Missio München fordert ein Ende des kürzlich von Präsident Duterte verhängten Kriegsrechts im Süden der Philippinen. Dieser hatte es aufgrund der jüngsten Gefechte der philippinischen Armee und der islamistischen Terrorgruppe „Maute“ auf der Insel Mindanao für 60 Tage eingeführt. Unterdessen veröffentlichte der mit rund 240 weiteren Geiseln entführte Generalvikar im Bistum Marawi, Teresito Suganob, eine Videobotschaft, in der er um Hilfe bittet. Durch die unbarmherzige militärische Offensive sei ihr Leben in Gefahr, denn die Terroristen seien „bereit, für ihre Religion zu sterben“, so der Generalvikar.

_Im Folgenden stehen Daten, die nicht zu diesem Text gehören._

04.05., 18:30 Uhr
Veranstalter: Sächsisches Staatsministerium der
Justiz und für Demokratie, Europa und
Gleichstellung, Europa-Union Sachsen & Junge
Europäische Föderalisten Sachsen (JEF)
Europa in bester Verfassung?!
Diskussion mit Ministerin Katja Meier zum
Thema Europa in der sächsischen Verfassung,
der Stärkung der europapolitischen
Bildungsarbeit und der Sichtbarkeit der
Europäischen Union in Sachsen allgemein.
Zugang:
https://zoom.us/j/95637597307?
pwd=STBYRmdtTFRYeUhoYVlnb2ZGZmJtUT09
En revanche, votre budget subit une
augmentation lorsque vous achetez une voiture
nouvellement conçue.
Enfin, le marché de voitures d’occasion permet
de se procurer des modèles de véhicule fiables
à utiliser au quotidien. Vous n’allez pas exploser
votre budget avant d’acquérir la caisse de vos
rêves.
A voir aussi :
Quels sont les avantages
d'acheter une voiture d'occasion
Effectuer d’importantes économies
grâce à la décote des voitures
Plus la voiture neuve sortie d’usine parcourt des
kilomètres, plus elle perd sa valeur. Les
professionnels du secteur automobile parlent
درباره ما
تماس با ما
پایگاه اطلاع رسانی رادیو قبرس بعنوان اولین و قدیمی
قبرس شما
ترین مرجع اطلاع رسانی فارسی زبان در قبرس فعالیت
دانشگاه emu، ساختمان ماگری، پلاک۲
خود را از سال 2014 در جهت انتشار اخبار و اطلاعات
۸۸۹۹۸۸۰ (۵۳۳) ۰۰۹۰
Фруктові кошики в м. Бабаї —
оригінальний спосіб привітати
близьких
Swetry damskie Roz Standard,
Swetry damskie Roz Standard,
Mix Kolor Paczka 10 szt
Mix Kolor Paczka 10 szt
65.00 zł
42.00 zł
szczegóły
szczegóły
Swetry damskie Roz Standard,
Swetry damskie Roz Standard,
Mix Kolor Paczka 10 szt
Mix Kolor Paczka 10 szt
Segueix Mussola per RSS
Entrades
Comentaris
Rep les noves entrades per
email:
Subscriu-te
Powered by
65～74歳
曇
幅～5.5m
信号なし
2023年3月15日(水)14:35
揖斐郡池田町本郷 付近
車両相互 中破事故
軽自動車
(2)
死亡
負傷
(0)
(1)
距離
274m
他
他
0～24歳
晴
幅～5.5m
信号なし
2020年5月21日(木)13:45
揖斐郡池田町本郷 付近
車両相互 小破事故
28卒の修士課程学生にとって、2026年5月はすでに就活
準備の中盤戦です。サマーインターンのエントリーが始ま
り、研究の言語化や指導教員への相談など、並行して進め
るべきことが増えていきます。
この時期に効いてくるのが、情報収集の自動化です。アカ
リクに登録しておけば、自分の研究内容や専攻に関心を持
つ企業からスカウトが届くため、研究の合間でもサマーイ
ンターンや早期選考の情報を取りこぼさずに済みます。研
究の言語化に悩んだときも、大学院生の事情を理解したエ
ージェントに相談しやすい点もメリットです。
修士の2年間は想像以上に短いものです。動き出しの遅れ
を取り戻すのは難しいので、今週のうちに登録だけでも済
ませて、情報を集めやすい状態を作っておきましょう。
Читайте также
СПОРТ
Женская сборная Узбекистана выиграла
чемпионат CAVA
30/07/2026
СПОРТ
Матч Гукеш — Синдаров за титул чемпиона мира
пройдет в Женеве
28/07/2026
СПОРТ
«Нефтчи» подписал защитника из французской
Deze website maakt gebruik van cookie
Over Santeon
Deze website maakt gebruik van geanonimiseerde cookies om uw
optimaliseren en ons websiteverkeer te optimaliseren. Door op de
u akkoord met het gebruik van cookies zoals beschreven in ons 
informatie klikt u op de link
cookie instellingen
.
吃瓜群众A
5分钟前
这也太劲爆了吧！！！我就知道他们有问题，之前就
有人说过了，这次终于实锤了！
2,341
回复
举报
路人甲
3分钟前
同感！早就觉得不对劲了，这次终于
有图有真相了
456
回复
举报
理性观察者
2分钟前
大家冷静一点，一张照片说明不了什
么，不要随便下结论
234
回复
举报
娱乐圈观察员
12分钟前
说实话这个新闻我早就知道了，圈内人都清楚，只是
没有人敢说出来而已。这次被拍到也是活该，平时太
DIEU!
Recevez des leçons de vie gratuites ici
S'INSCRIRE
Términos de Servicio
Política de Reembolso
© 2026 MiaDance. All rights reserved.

Die Philippinen-Referentin von Missio München, Stephanie Schüller, kritisierte, dass die Verhängung des Kriegsrechtes nicht nötig sei, um ein lokal begrenztes Problem zu lösen. Dadurch werde vielmehr eine ganze Region in Mitleidenschaft gezogen. Stattdessen sollten alle Beteiligten über eine friedliche Lösung verhandeln. Außerdem sieht Schüller die Gefahr, dass Präsident Duterte seinem Vorbild, dem ehemaligen Präsidenten Ferdinand Marcos, folge und das Kriegsrecht schrittweise über die gesamte Inselgruppe verhänge, um seine Macht zu stärken.

Auf der Insel Mindanao ist nach Angaben von Missio rund die Hälfte der Bewohner muslimisch, die andere christlich. In der Stadt Marawi sind derzeit rund die Hälfte der 200.000 Einwohner auf der Flucht. Die Terrororganisation „Maute“ beruft sich auf die Ideologie des Islamischen Staates. Weitere islamistische Verbrecherorganisationen wie „Abu Sayyaf“ – der ursprünglich der Militäreinsatz gegolten hatte – operieren ohne Rückhalt in der Bevölkerung. „Die Mehrheit der Bevölkerung – Muslime wie Christen – sind Opfer einiger weniger,“ so die Missio-Referentin.